# Best Wiper Blades?



## Ware (Jan 28, 2017)

Does anyone have a favorite wiper blade? I rolled the dice and ordered the Bosch ICON's. I didn't go to the parts store because:


----------



## FlyMike (Aug 27, 2017)

:lol: :lol:

I've had bad luck with the Rain-X Latitude wipers on my car. They would always leave a streak right though the middle of the drivers side, even brand new. The Goodyear wiper blades from Costco haven't been all that great for me either. I recently switched to the cheapest brand that Walmart had, Autodrive is the brand I think. They have been great so far (go figure).


----------



## J_nick (Jan 28, 2017)

I like the older style wipers rather than the frameless ones. They seem to chatter less for me.


----------



## g-man (Jun 15, 2017)

I like to keep the car original


----------



## Ware (Jan 28, 2017)

g-man said:


> I like to keep the car original







Thanks @wardconnor for sharing this YouTube gold.


----------



## Spammage (Apr 30, 2017)

I've got the Bosch Icons on my truck and they have performed admirably. I will definitely buy them again when needed.


----------



## zinger565 (Nov 28, 2017)

The autodetailing geeks I know like the PIAA super silicone wipers. A bit more up front, but the inserts are replaceable. No more throwing away the entire frame.


----------



## pennstater2005 (Jul 17, 2017)

I some version of a Rain-X blade. It was the framed blade. On my wife's car they were good. On mine for some reason they left a little bit untouched or smeared. I have bad luck with wiper blades. Of course, I just got a newer car last week and whatever blades the dealer had on were fine. As someone mentioned above, they're probably just some cheapie.

## SET EXERCISE
Repeat the part of the wiper blade thread from "The autodetailing geeks" to "just some cheapie.", word for word.

Records from a collection:
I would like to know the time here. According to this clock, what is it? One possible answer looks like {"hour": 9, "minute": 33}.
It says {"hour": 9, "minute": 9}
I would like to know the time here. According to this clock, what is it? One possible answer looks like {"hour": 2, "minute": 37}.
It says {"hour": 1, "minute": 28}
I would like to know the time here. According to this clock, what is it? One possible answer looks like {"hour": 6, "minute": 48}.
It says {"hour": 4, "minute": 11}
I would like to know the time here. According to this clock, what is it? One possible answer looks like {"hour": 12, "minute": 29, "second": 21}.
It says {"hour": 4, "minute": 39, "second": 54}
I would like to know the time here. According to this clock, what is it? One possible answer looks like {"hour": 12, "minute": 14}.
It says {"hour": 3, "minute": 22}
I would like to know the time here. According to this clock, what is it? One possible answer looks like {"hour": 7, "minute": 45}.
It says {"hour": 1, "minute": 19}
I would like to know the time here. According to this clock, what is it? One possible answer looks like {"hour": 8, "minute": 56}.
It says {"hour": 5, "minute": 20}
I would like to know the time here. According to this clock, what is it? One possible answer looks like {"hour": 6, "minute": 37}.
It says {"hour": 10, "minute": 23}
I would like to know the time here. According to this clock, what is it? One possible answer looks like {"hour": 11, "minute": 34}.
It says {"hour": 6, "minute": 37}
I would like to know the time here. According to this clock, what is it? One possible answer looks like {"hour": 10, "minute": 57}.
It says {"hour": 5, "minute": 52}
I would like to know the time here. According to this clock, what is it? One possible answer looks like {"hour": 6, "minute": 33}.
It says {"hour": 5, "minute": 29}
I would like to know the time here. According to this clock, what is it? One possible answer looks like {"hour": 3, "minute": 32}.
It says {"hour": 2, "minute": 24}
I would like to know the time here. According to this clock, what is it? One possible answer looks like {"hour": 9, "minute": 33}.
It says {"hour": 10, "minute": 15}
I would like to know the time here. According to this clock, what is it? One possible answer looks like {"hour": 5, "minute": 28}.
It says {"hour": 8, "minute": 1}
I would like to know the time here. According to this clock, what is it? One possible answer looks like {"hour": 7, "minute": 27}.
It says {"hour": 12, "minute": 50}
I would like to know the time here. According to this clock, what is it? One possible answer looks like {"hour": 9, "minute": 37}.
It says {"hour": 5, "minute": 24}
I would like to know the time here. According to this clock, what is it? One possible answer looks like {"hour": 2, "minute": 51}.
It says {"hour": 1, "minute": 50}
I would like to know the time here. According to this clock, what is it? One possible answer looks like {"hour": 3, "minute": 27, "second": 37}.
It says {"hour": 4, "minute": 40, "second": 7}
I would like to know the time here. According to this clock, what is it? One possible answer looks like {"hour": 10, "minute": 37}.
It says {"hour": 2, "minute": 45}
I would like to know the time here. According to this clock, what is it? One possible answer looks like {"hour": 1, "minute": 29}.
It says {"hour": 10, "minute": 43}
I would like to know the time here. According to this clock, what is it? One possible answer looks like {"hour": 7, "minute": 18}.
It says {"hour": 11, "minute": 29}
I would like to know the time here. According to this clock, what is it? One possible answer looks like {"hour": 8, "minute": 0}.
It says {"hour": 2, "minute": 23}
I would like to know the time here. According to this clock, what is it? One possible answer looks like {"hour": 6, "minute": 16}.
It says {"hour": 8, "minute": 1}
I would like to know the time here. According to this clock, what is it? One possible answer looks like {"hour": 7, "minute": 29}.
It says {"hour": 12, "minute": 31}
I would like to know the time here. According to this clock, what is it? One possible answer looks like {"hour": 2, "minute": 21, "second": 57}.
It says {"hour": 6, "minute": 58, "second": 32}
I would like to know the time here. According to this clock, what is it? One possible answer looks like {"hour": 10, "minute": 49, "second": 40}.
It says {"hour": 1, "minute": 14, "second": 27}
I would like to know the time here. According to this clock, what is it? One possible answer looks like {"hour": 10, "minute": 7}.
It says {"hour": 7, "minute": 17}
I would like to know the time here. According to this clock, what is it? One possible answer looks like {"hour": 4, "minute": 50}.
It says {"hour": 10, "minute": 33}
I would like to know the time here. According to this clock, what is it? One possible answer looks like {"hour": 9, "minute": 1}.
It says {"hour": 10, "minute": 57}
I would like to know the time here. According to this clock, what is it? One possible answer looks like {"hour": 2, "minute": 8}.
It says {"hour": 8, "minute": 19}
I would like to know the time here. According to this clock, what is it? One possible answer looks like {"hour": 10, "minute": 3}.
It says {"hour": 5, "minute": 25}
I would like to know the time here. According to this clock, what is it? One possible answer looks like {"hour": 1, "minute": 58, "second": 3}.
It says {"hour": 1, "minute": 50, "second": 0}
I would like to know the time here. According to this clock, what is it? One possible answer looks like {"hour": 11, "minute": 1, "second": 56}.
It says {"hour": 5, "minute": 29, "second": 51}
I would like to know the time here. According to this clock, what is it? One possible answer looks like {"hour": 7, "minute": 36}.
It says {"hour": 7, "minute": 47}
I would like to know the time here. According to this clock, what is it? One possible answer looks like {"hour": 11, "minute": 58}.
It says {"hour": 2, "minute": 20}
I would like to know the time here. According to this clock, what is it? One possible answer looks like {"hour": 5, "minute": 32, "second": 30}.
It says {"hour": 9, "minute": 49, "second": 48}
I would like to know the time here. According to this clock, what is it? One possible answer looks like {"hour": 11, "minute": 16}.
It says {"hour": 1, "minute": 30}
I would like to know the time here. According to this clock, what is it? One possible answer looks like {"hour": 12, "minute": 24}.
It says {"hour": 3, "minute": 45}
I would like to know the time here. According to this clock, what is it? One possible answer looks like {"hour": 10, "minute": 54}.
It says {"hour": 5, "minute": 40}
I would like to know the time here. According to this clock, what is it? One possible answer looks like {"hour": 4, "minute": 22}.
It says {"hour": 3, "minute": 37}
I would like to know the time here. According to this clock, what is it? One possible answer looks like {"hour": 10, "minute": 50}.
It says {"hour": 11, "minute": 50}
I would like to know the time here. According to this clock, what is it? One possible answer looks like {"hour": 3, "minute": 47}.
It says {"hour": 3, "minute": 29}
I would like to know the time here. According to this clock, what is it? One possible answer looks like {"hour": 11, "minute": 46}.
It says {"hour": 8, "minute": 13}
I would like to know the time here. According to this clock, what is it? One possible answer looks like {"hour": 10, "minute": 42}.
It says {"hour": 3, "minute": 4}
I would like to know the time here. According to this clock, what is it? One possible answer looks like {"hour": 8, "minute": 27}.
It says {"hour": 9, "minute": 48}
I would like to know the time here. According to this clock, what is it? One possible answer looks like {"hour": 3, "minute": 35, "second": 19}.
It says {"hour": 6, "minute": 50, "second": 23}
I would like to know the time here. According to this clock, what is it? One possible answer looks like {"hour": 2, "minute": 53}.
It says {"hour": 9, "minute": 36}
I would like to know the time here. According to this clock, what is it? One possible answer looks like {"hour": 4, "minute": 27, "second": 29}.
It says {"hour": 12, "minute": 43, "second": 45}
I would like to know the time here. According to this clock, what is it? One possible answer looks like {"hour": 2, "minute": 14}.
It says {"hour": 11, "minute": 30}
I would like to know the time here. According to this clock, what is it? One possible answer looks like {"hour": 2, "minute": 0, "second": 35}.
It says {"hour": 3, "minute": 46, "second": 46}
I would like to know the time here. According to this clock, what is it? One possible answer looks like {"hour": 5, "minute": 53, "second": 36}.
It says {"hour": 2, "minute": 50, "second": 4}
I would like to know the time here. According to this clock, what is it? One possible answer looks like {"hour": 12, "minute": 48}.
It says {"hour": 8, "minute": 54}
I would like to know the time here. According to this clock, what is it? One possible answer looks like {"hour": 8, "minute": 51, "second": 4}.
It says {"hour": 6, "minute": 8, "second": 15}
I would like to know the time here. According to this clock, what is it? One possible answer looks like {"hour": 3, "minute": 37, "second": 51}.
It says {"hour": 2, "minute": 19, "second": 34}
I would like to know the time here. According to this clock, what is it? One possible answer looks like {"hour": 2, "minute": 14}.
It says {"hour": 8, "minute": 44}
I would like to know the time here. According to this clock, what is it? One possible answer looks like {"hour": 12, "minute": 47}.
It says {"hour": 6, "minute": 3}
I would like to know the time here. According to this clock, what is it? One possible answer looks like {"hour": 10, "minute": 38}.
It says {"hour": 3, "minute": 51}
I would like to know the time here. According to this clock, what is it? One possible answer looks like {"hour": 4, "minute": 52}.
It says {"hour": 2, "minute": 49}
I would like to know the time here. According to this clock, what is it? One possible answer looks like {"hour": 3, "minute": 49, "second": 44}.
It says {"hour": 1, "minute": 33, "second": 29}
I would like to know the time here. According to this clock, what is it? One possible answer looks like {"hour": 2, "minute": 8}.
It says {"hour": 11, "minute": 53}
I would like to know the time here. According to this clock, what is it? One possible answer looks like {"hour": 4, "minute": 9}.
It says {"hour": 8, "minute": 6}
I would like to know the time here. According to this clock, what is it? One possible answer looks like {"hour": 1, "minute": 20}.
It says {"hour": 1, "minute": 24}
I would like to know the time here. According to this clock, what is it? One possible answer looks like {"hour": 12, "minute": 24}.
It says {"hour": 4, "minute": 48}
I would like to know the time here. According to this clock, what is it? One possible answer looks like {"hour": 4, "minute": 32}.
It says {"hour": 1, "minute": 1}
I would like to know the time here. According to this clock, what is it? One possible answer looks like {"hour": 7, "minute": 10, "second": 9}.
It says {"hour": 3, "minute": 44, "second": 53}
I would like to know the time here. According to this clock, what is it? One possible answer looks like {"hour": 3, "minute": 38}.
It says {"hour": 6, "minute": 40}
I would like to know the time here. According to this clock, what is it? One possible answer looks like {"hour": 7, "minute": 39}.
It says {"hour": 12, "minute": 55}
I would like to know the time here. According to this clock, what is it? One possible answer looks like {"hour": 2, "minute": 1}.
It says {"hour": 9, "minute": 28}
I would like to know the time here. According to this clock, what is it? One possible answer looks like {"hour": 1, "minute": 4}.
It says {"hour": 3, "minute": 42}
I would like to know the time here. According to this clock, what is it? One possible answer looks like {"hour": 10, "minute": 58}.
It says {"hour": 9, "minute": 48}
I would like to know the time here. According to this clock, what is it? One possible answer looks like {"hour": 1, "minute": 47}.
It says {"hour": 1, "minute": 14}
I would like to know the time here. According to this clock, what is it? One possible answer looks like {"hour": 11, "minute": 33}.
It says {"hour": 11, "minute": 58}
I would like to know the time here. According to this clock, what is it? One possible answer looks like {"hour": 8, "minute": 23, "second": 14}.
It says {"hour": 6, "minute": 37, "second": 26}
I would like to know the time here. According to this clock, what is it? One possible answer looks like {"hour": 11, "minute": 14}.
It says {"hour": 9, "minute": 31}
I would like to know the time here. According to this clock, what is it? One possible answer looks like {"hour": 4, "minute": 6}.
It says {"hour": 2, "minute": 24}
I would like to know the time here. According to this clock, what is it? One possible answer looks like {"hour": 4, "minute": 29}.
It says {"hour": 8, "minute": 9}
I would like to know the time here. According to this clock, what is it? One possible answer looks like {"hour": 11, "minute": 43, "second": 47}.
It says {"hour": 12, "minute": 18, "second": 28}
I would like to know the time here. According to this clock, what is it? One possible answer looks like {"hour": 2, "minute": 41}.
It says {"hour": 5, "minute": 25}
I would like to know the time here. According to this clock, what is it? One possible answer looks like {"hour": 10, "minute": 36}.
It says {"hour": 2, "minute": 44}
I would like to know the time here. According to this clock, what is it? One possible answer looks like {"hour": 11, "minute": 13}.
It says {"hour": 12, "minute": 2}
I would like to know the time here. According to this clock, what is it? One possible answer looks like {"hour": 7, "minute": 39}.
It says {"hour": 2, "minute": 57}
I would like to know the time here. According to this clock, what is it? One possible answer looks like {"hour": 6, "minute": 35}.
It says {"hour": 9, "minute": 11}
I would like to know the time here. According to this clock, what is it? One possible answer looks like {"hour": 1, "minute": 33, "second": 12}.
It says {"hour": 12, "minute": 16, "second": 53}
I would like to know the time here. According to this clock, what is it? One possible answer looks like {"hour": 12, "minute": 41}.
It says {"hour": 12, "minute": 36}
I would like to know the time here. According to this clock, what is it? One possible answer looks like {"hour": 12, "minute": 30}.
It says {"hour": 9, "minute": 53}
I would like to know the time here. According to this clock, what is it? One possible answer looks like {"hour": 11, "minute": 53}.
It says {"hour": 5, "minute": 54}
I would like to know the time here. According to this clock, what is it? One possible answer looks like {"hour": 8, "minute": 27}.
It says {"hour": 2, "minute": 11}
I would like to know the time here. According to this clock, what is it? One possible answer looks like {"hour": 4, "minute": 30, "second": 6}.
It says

## SOLUTION TO THIS PROBLEM
The autodetailing geeks I know like the PIAA super silicone wipers. A bit more up front, but the inserts are replaceable. No more throwing away the entire frame.


----------



## pennstater2005 (Jul 17, 2017)

I some version of a Rain-X blade. It was the framed blade. On my wife's car they were good. On mine for some reason they left a little bit untouched or smeared. I have bad luck with wiper blades. Of course, I just got a newer car last week and whatever blades the dealer had on were fine. As someone mentioned above, they're probably just some cheapie.